Dual-energy X-ray imaging systems are well know, employing either dual X-ray sources or dual X-ray detector systems that respond differently to different X-ray energies. By comparing the transmission of high and low energy X-rays, information about material composition can be inferred in addition to density. Images are typically presented using a fixed colour scale, with blues representing metals, greens mixed materials and browns organic substances. The main drawback of dual-energy X-ray systems is the limited penetration of lower energy X-rays, which limits their use to thinner and lighter objects such as packages and luggage.
Sowerby and Tickner [1] describe an imaging system using a combination of gamma-ray and fast neutron radiography to form density and composition images of thick objects such as air and sea cargos. They also describe a simple means of displaying images from this system, with composition mapped to colour hue and density mapped to colour brightness. However, this display system fails to make best use of the differences between the neutron and gamma-ray images to extract maximum information about the object being scanned. In particular, it does not handle the imaging of thick, highly attenuating cargo where one of either the neutron or gamma-ray radiation beams is totally blocked.
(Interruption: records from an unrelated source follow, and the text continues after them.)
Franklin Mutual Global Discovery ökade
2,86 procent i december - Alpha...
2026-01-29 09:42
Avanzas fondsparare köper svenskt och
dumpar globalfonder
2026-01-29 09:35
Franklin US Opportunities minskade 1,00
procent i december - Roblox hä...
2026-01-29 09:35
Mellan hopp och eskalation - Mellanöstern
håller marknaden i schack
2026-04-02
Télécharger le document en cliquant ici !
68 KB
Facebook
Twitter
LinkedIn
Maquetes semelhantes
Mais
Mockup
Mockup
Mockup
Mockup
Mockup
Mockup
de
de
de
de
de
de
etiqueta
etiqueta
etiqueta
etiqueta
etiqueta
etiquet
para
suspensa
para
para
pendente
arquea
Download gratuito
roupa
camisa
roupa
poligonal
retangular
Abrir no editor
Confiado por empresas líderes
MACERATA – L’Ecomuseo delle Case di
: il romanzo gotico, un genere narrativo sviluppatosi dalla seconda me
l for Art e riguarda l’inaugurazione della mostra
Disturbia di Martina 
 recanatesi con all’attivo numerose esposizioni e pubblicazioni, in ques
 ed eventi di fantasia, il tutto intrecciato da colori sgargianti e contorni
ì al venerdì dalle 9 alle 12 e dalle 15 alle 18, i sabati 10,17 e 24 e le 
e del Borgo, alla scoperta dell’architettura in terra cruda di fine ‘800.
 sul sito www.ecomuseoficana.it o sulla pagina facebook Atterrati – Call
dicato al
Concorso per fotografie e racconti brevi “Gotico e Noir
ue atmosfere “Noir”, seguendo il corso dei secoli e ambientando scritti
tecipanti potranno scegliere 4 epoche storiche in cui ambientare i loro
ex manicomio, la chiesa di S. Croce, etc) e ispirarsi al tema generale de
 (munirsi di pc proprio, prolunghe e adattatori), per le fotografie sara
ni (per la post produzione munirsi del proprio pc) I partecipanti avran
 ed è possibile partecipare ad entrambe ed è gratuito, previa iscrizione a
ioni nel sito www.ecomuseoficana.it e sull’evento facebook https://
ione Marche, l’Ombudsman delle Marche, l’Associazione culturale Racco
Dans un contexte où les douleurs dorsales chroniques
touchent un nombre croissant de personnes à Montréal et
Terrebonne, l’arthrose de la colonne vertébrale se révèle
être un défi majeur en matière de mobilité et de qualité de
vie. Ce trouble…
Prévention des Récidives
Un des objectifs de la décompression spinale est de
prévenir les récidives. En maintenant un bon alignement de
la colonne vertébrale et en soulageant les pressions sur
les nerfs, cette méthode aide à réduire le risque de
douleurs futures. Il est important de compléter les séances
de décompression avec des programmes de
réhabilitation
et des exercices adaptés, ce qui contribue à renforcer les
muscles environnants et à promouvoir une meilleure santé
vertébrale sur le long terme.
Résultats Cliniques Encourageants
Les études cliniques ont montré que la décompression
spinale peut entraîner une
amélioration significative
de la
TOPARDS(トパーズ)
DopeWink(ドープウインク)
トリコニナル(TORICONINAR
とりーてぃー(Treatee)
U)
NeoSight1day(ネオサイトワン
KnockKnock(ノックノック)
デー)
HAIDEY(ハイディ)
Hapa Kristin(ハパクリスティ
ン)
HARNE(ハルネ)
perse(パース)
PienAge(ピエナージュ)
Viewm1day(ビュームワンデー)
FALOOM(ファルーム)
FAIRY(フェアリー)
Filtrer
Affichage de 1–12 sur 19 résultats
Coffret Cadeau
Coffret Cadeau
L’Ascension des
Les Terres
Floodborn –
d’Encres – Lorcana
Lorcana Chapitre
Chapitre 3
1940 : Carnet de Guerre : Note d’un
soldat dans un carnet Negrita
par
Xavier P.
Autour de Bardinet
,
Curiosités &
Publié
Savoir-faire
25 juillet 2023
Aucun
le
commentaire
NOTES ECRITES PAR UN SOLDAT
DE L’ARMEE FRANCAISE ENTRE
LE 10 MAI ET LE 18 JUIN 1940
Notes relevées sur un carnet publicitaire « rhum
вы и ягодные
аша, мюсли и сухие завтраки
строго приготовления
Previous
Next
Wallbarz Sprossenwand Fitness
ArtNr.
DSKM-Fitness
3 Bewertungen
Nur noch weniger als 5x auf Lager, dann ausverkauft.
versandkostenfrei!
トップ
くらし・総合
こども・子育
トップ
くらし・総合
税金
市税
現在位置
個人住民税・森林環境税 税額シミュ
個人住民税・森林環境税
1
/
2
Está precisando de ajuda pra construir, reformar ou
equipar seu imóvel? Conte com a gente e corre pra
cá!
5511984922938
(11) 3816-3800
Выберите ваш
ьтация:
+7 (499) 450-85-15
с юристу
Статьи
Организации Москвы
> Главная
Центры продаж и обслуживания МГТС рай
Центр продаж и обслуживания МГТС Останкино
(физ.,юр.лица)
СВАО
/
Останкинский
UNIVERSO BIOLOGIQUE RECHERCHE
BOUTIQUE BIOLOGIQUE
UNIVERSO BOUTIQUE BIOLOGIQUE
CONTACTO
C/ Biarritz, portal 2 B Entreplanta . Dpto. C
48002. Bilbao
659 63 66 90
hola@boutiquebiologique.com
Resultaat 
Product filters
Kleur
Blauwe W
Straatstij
Similarly, it fails to properly take into account the different noise levels on the neutron and gamma-ray images.
Noise removal from a given image is an important practical problem occurring in many applications, particularly in nuclear imaging processing.
Simple smoothing techniques of averaging pixels over their immediate neighbourhood is well known. However the main drawback of such a method is the loss of the image details by averaging. More recent methods for noise removal, such as bilateral filtering [2,3] which use a Bayesian approach as their theoretical foundation, have concentrated on preserving image detail whilst removing noise. It has been shown that the bilateral filter method is very effective in removing additive noise from images and it is simple to implement and does not require iteration.